Senate Bill 2234 from state Sen. Christopher Belt, D-Swansea, would provide protections for small businesses when taking out a loan by requiring financial terms such as the amount financed, fees and the annual percentage rate be clearly disclosed at the time an online or non-bank provider makes an offer for a loan.

“There are small businesses around the state, especially in my community, that have faced challenges in accessing fair and transparent financing options that have allowed them to fall victim to predatory lending,” said Belt. “These businesses are the backbone of our communities and they should be uplifted, not burdened with financial hardship and business failure.”

During floor debate, state Sen. Jason Plummer, R-Edwardsville, said it is bad legislation.

“This bill was designed to go after certain companies and protect the big guys,” said Plummer. “It was marketed that this was going to somehow protect businesses, but ironically, who are all the opposition?
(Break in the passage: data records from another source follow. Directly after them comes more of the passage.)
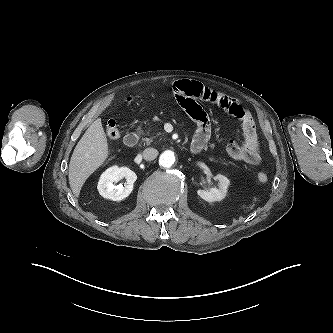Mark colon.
<instances>
[{"label":"colon","instance_id":"1","mask_svg":"<svg viewBox=\"0 0 333 333\" xmlns=\"http://www.w3.org/2000/svg\"><path fill=\"white\" fill-rule=\"evenodd\" d=\"M128 101H132V98H128ZM106 134L111 139H117L120 136V131L118 129L117 122L115 120H109L106 125ZM257 179L260 183H266L268 181V176L264 172H260L257 175Z\"/></svg>","mask_w":333,"mask_h":333}]
</instances>
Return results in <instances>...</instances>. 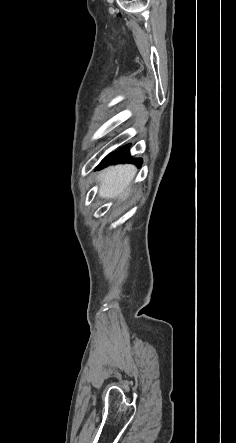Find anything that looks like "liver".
<instances>
[{
    "label": "liver",
    "mask_w": 236,
    "mask_h": 443,
    "mask_svg": "<svg viewBox=\"0 0 236 443\" xmlns=\"http://www.w3.org/2000/svg\"><path fill=\"white\" fill-rule=\"evenodd\" d=\"M137 172L133 165H117L105 169L98 175L99 196L105 199L117 198L125 201L130 193V184Z\"/></svg>",
    "instance_id": "6515ba94"
}]
</instances>
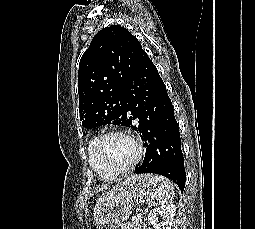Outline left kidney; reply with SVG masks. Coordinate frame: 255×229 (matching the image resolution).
I'll list each match as a JSON object with an SVG mask.
<instances>
[{"mask_svg":"<svg viewBox=\"0 0 255 229\" xmlns=\"http://www.w3.org/2000/svg\"><path fill=\"white\" fill-rule=\"evenodd\" d=\"M175 214L176 206L174 204L162 205L150 211L148 222L154 229H171Z\"/></svg>","mask_w":255,"mask_h":229,"instance_id":"left-kidney-1","label":"left kidney"}]
</instances>
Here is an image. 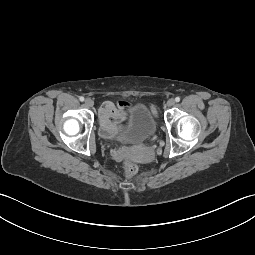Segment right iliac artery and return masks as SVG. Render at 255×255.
Wrapping results in <instances>:
<instances>
[{"instance_id": "right-iliac-artery-1", "label": "right iliac artery", "mask_w": 255, "mask_h": 255, "mask_svg": "<svg viewBox=\"0 0 255 255\" xmlns=\"http://www.w3.org/2000/svg\"><path fill=\"white\" fill-rule=\"evenodd\" d=\"M79 100L83 102V101H84V97L81 96V97L79 98Z\"/></svg>"}]
</instances>
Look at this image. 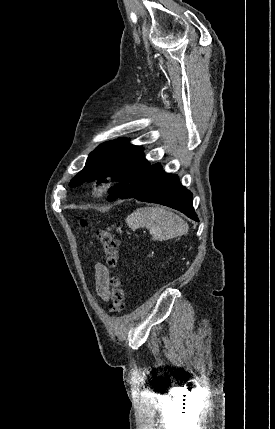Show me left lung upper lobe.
Segmentation results:
<instances>
[{
  "instance_id": "left-lung-upper-lobe-1",
  "label": "left lung upper lobe",
  "mask_w": 275,
  "mask_h": 429,
  "mask_svg": "<svg viewBox=\"0 0 275 429\" xmlns=\"http://www.w3.org/2000/svg\"><path fill=\"white\" fill-rule=\"evenodd\" d=\"M125 140L121 138L98 146L89 154L85 167L71 180L69 186L111 177L112 181L119 182L117 185L121 188V194L127 191L151 164L144 158L142 147L131 145Z\"/></svg>"
}]
</instances>
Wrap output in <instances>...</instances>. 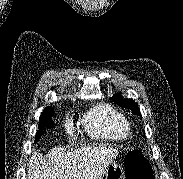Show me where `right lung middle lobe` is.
Instances as JSON below:
<instances>
[{
    "mask_svg": "<svg viewBox=\"0 0 183 179\" xmlns=\"http://www.w3.org/2000/svg\"><path fill=\"white\" fill-rule=\"evenodd\" d=\"M54 111L51 107L46 108L40 116L39 121V130L36 132L35 135V142L44 135L47 128H52L54 126V122L51 120V116H53Z\"/></svg>",
    "mask_w": 183,
    "mask_h": 179,
    "instance_id": "1",
    "label": "right lung middle lobe"
}]
</instances>
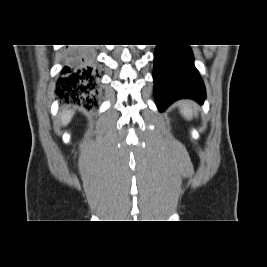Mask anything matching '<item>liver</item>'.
I'll return each instance as SVG.
<instances>
[{
    "mask_svg": "<svg viewBox=\"0 0 267 267\" xmlns=\"http://www.w3.org/2000/svg\"><path fill=\"white\" fill-rule=\"evenodd\" d=\"M73 114L74 112L71 111V110H67V111H64L62 114H61V122L63 125H67L72 117H73Z\"/></svg>",
    "mask_w": 267,
    "mask_h": 267,
    "instance_id": "obj_1",
    "label": "liver"
}]
</instances>
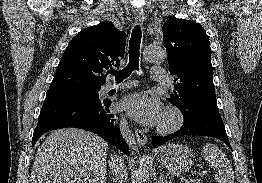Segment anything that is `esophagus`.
<instances>
[{
  "label": "esophagus",
  "mask_w": 262,
  "mask_h": 183,
  "mask_svg": "<svg viewBox=\"0 0 262 183\" xmlns=\"http://www.w3.org/2000/svg\"><path fill=\"white\" fill-rule=\"evenodd\" d=\"M134 19L137 23H143L144 21V13L142 11H136L134 12ZM135 135L137 142L140 146H144L147 143V136L144 132H142L140 129H135Z\"/></svg>",
  "instance_id": "obj_1"
}]
</instances>
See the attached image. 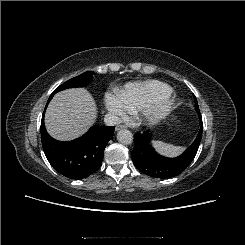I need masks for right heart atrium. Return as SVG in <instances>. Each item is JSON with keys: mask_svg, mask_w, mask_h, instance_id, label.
<instances>
[{"mask_svg": "<svg viewBox=\"0 0 245 245\" xmlns=\"http://www.w3.org/2000/svg\"><path fill=\"white\" fill-rule=\"evenodd\" d=\"M104 102L106 109L112 115L124 116L127 112H130L117 93H107Z\"/></svg>", "mask_w": 245, "mask_h": 245, "instance_id": "right-heart-atrium-1", "label": "right heart atrium"}]
</instances>
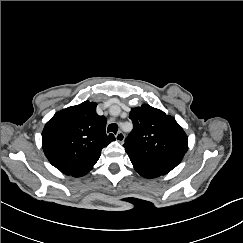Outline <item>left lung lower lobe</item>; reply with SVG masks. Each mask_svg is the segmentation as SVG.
Wrapping results in <instances>:
<instances>
[{
    "label": "left lung lower lobe",
    "mask_w": 243,
    "mask_h": 243,
    "mask_svg": "<svg viewBox=\"0 0 243 243\" xmlns=\"http://www.w3.org/2000/svg\"><path fill=\"white\" fill-rule=\"evenodd\" d=\"M135 170L145 178H156L161 175H165L173 168L165 165L151 164L140 161L135 158H130Z\"/></svg>",
    "instance_id": "0a47b994"
}]
</instances>
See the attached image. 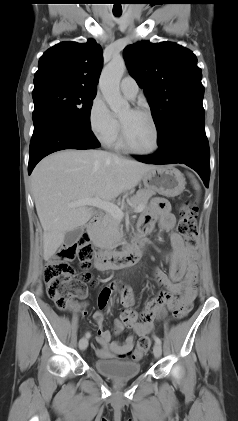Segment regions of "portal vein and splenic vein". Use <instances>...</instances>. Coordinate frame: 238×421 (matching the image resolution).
I'll return each instance as SVG.
<instances>
[{"label":"portal vein and splenic vein","mask_w":238,"mask_h":421,"mask_svg":"<svg viewBox=\"0 0 238 421\" xmlns=\"http://www.w3.org/2000/svg\"><path fill=\"white\" fill-rule=\"evenodd\" d=\"M82 206H95L97 208H100L108 213H110L115 218L121 220L124 217V212L121 208H119L117 205L102 201L99 198H93V199H86V200H78L74 202H70L68 204V207L70 208H77ZM143 210L142 207H135L134 212H141Z\"/></svg>","instance_id":"obj_1"}]
</instances>
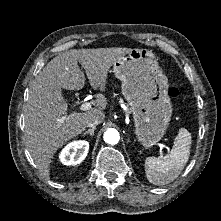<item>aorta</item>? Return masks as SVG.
<instances>
[{"instance_id":"1","label":"aorta","mask_w":221,"mask_h":221,"mask_svg":"<svg viewBox=\"0 0 221 221\" xmlns=\"http://www.w3.org/2000/svg\"><path fill=\"white\" fill-rule=\"evenodd\" d=\"M103 138L106 143L115 145L119 142L120 135L116 129L109 128L105 131Z\"/></svg>"}]
</instances>
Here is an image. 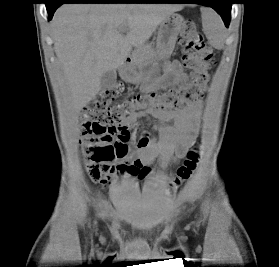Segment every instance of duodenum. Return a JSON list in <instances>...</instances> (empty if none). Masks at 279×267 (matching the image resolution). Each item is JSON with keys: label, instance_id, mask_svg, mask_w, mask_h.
Instances as JSON below:
<instances>
[{"label": "duodenum", "instance_id": "1", "mask_svg": "<svg viewBox=\"0 0 279 267\" xmlns=\"http://www.w3.org/2000/svg\"><path fill=\"white\" fill-rule=\"evenodd\" d=\"M132 67H133V63L131 57L126 56L122 61V65H121L122 71L125 74H129L130 71L132 70Z\"/></svg>", "mask_w": 279, "mask_h": 267}]
</instances>
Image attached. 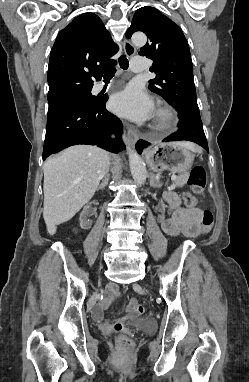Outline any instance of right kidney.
I'll return each mask as SVG.
<instances>
[{"label":"right kidney","mask_w":249,"mask_h":382,"mask_svg":"<svg viewBox=\"0 0 249 382\" xmlns=\"http://www.w3.org/2000/svg\"><path fill=\"white\" fill-rule=\"evenodd\" d=\"M83 211L81 212L80 214V226L81 228L85 229V230H90L91 229V224L94 223V218L93 217H87V214H93L94 213V210H95V205H84L83 207Z\"/></svg>","instance_id":"obj_1"}]
</instances>
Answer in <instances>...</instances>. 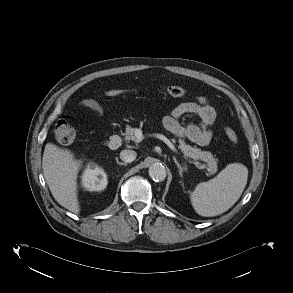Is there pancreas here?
Wrapping results in <instances>:
<instances>
[{
	"instance_id": "obj_1",
	"label": "pancreas",
	"mask_w": 293,
	"mask_h": 293,
	"mask_svg": "<svg viewBox=\"0 0 293 293\" xmlns=\"http://www.w3.org/2000/svg\"><path fill=\"white\" fill-rule=\"evenodd\" d=\"M136 128H132L131 126L126 127V131L124 133L125 140L129 141H136ZM175 143L176 139H172ZM178 148L183 152V154L187 157H190L194 160H202L207 164V170L210 174H214L217 172V159H215L211 152L202 151L199 148L193 147L185 143L184 140H178Z\"/></svg>"
}]
</instances>
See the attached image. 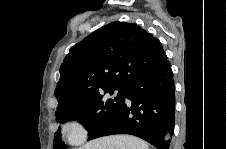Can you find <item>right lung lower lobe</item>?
Instances as JSON below:
<instances>
[{"label": "right lung lower lobe", "mask_w": 227, "mask_h": 149, "mask_svg": "<svg viewBox=\"0 0 227 149\" xmlns=\"http://www.w3.org/2000/svg\"><path fill=\"white\" fill-rule=\"evenodd\" d=\"M131 104L122 106L95 128L88 140L113 134L140 137L157 149H169L174 132L175 87L169 61L125 88Z\"/></svg>", "instance_id": "obj_1"}]
</instances>
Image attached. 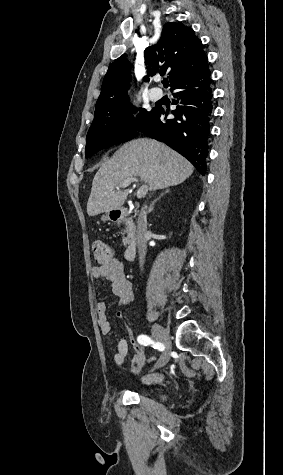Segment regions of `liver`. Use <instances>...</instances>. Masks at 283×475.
Here are the masks:
<instances>
[{"instance_id":"liver-1","label":"liver","mask_w":283,"mask_h":475,"mask_svg":"<svg viewBox=\"0 0 283 475\" xmlns=\"http://www.w3.org/2000/svg\"><path fill=\"white\" fill-rule=\"evenodd\" d=\"M194 166L166 144L138 138L123 144L111 160L101 166L92 182L87 202L88 216L119 210L129 190H115L121 182L140 176L149 190L178 186L193 174Z\"/></svg>"}]
</instances>
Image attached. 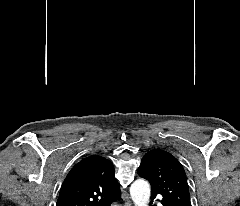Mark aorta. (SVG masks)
<instances>
[{
	"label": "aorta",
	"instance_id": "obj_1",
	"mask_svg": "<svg viewBox=\"0 0 240 206\" xmlns=\"http://www.w3.org/2000/svg\"><path fill=\"white\" fill-rule=\"evenodd\" d=\"M150 185L144 179H137L130 187V195L135 206H148Z\"/></svg>",
	"mask_w": 240,
	"mask_h": 206
}]
</instances>
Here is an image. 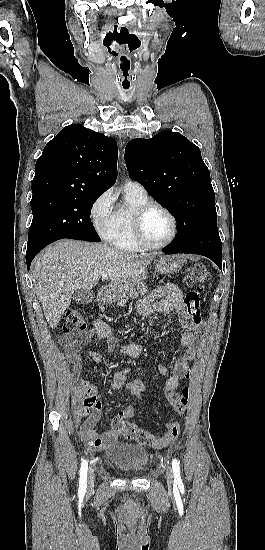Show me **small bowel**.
<instances>
[{"label":"small bowel","instance_id":"c3829d8e","mask_svg":"<svg viewBox=\"0 0 265 550\" xmlns=\"http://www.w3.org/2000/svg\"><path fill=\"white\" fill-rule=\"evenodd\" d=\"M136 308L142 318H148L154 314L175 312L185 329L178 339V343L185 347L184 354L176 359L171 367L163 364L158 367L159 373L165 378L163 388V395L165 396L167 393L176 391L179 381L190 370V362L197 357L203 347V337L199 334L201 323H195L185 314L182 292L172 283L157 288L148 296L140 299L137 302ZM94 337L106 340L110 345H115L118 342L110 327L102 320L95 321L92 328L86 332L67 334L60 338L65 349L66 358L73 367L77 366L80 362L81 347L87 345ZM143 350L144 347L140 343H128L121 347L119 354L129 358H140L143 355ZM87 355L95 363L101 364L104 361L103 356L97 351L88 350ZM110 386L112 389L125 387L139 401H142V395L146 390L145 384L141 379L129 380L128 368L115 370ZM93 387L96 388L95 385ZM100 409L101 405L93 418L83 424L79 431L81 440L92 451H99L108 447L117 437V434L112 431L100 433L95 429ZM118 415L124 419L131 418L135 415V409L132 405H127Z\"/></svg>","mask_w":265,"mask_h":550}]
</instances>
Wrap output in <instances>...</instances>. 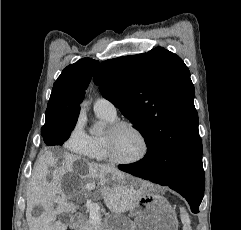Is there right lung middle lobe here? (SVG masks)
I'll return each instance as SVG.
<instances>
[{
	"label": "right lung middle lobe",
	"instance_id": "dd1d6c3e",
	"mask_svg": "<svg viewBox=\"0 0 241 230\" xmlns=\"http://www.w3.org/2000/svg\"><path fill=\"white\" fill-rule=\"evenodd\" d=\"M77 120L46 121L41 129V135L46 145H62L73 131Z\"/></svg>",
	"mask_w": 241,
	"mask_h": 230
}]
</instances>
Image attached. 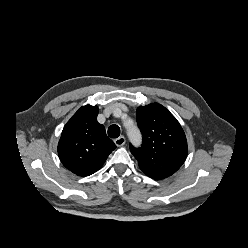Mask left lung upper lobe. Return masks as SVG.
<instances>
[{"instance_id":"left-lung-upper-lobe-1","label":"left lung upper lobe","mask_w":248,"mask_h":248,"mask_svg":"<svg viewBox=\"0 0 248 248\" xmlns=\"http://www.w3.org/2000/svg\"><path fill=\"white\" fill-rule=\"evenodd\" d=\"M136 113L143 144L139 148L130 145L131 153L144 173L171 176L187 157V140L181 125L158 103L140 106Z\"/></svg>"}]
</instances>
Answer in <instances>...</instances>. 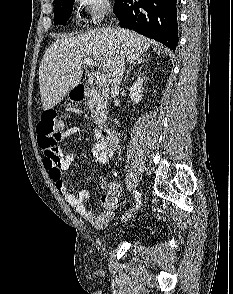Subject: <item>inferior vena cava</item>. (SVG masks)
I'll return each instance as SVG.
<instances>
[{"label":"inferior vena cava","mask_w":233,"mask_h":294,"mask_svg":"<svg viewBox=\"0 0 233 294\" xmlns=\"http://www.w3.org/2000/svg\"><path fill=\"white\" fill-rule=\"evenodd\" d=\"M125 71V58L124 56H121L114 67L113 70V77H112V82H111V97L116 99V96L119 93V85L120 82L122 81V77Z\"/></svg>","instance_id":"inferior-vena-cava-1"}]
</instances>
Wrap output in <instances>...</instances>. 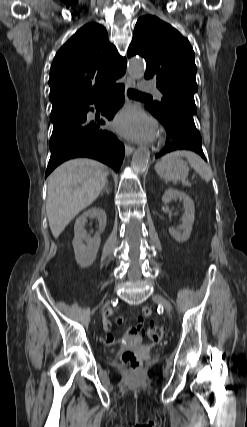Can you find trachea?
<instances>
[{
  "label": "trachea",
  "instance_id": "1",
  "mask_svg": "<svg viewBox=\"0 0 247 427\" xmlns=\"http://www.w3.org/2000/svg\"><path fill=\"white\" fill-rule=\"evenodd\" d=\"M127 93L130 97H147V96H150V95H147L145 93H141V92L134 90V89H129Z\"/></svg>",
  "mask_w": 247,
  "mask_h": 427
}]
</instances>
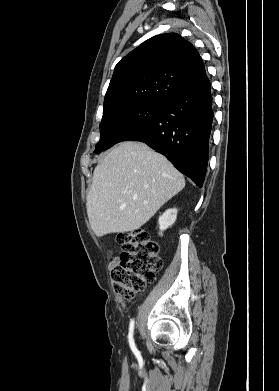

It’s all the small business groups and it’s all the medium-sized business groups.”

The measure passed the Senate by a 36-19 vote.

The Woodstock Institute issued a statement following passage of the bill.

“By ensuring transparent pricing and terms, this legislation will empower small business owners to make informed financial decisions and help protect them from exploitation,” said Jane Doyle, Senior Regulatory Policy Associate. “We urge Illinois State Representatives to swiftly pass SB 2234 to give small businesses basic protections when borrowing money.”

Only two other states, California and New York, have enacted similar transparency laws.